Clayla's closest ties in the world of arts and letters were with her second son Addison Werner Ward ("Ad" or, jokingly, "George") and his friend and mentor William Meredith, who was a 28-year-old instructor of creative writing when Addison entered Princeton in 1947. Addison died at 35 killed by a tornado in Ohio.

Besides raising three children, Mrs. Ward began the club and committee work which would come to dominate her life. Serious and constructive as much of this was, she brought to it her own brand of informality and good spirits. She was a founder of the Susan B. Anthony Women's Republican Club, a charter member of the Junior League and prominent in activities of the Alliance Francaise and the Chatterbox Club. President of the Broadway Theater League of Rochester, she also helped establish the Community Players, often appearing in their productions. She worked hard in support of the Memorial Art Gallery, established the Women's Circle of the Rochester Museum and Science Center and was initiator and first president of the Civic Music Association. She and Mr. Ward contributed to the Steigenwald-Ward-Watson Collection of Fine Art given to Rochester's James Madison High School.

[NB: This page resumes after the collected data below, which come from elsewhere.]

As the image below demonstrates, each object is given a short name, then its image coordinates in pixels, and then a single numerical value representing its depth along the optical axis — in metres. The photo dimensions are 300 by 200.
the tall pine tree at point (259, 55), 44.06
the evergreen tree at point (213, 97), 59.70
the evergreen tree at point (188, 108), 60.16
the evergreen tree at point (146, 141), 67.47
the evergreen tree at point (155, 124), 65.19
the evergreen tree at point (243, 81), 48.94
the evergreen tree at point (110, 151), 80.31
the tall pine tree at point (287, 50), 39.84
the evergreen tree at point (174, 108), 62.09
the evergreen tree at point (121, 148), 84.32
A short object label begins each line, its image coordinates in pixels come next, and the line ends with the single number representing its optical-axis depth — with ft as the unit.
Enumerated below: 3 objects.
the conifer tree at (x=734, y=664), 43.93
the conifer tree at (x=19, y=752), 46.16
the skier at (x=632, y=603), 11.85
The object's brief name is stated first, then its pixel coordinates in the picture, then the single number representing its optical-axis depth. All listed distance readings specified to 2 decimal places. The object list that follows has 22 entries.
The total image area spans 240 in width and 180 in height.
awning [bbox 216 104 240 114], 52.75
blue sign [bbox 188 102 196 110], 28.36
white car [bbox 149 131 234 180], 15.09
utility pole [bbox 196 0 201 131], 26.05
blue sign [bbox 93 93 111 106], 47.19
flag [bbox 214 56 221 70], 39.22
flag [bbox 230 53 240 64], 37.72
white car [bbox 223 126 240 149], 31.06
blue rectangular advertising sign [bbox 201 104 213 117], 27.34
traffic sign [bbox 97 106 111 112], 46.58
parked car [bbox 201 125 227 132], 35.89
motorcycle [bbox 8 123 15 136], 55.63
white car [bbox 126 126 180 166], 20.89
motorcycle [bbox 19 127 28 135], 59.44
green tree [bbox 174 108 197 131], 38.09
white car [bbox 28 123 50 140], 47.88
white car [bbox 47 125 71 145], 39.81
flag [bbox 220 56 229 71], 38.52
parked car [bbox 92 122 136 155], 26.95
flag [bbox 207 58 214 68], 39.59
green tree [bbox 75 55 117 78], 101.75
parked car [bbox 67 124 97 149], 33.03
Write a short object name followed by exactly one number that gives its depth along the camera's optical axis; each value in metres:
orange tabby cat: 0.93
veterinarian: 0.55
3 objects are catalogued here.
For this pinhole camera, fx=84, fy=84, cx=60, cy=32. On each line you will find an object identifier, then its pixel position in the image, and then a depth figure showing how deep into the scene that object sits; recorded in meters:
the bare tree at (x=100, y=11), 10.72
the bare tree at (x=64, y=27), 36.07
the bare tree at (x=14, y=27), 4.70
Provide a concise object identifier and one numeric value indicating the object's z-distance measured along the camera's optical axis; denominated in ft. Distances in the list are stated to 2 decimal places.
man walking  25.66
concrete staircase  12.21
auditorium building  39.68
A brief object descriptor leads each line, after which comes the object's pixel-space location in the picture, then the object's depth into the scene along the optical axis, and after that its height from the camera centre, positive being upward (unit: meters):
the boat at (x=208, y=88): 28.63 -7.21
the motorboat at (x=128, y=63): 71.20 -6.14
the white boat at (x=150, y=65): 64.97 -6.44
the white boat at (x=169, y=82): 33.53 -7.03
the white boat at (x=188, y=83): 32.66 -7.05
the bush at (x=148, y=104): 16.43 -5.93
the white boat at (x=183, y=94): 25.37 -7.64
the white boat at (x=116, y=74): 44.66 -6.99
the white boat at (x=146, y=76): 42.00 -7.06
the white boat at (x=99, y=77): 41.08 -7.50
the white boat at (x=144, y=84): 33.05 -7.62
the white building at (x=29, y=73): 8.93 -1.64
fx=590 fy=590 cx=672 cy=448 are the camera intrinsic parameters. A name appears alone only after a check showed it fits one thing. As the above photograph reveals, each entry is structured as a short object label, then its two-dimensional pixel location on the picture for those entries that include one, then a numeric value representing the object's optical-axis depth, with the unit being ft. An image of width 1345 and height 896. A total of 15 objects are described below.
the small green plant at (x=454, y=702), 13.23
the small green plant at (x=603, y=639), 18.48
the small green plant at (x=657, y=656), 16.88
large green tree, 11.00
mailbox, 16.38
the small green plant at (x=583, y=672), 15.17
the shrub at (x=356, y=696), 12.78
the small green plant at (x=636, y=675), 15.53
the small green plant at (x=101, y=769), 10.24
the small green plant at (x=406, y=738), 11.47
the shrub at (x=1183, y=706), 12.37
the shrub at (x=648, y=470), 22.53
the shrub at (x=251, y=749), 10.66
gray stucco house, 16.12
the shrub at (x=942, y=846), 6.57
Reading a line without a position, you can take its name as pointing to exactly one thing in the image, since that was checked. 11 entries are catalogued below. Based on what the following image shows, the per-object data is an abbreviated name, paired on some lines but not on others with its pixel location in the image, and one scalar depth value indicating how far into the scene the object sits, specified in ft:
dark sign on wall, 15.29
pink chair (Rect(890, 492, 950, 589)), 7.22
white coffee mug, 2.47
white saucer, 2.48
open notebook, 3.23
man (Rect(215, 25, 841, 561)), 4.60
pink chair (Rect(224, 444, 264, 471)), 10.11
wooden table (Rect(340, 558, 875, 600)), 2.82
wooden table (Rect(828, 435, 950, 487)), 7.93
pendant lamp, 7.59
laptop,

In 1944, Mrs. Ward took the position of public relations counselor for the Sibley, Lindsay and Curr department store. Over the years she instigated many promotional events, notably the firm's annual Scholastic Art Awards. In this work, her talent for getting along with others came to the fore. Equally at ease with executives and underlings, she was said to know every clerk in the store. "She greeted you as if you were the one person in the world she most wanted to see," an associate recalls. Mrs. Ward once expressed her concept of leadership, saying, "Any executive must make it possible for other people to come forward and take responsibility. Part of leadership is priming other people for leadership. If you can develop a good leader while you're leading, you're doing everyone a service." Another time she said, "It doesn't take a lot of time and patience to help people. It just needs thought. Lots of times I can't sleep for thinking of ways to do what I think is important. And that is to dignify human beings."

As she grew older, Clayla Ward refined her image. Always bejeweled and perfumed, elegantly dressed and coiffed, she addressed one and all as "Darling" in a throaty contralto voice and was the friend of every Rochester cab driver. When she was once mugged and robbed near her Grove Place home, her children and friends urged her to move to a safer neighborhood, but she protested, "I was here first!" and stayed. "Because I was mugged and robbed once shouldn't make me afraid of everyone," she protested. "It isn't life so much that matters. It's the courage you bring to it. I love the people who have helped me with it." In support of historic preservation and the cause of downtown, she bequeathed her home on Grove Place to the Landmark Society of Western New York as a memorial to her husband. A belvedere, or widow's walk, which had once graced the roof of the house had long before been taken down, but "I didn't want to leave the Society only half a house," she said, "so I had the widow's walk restored as my eightieth birthday present to myself." The management of Sibley's gave a party with the original intent of inviting a round eighty other "favorite men," but she said, "Oh, do come to my party. Darling," so many times that 123 men showed up. "I'm shameless in saying that I like men better than women!" she admitted.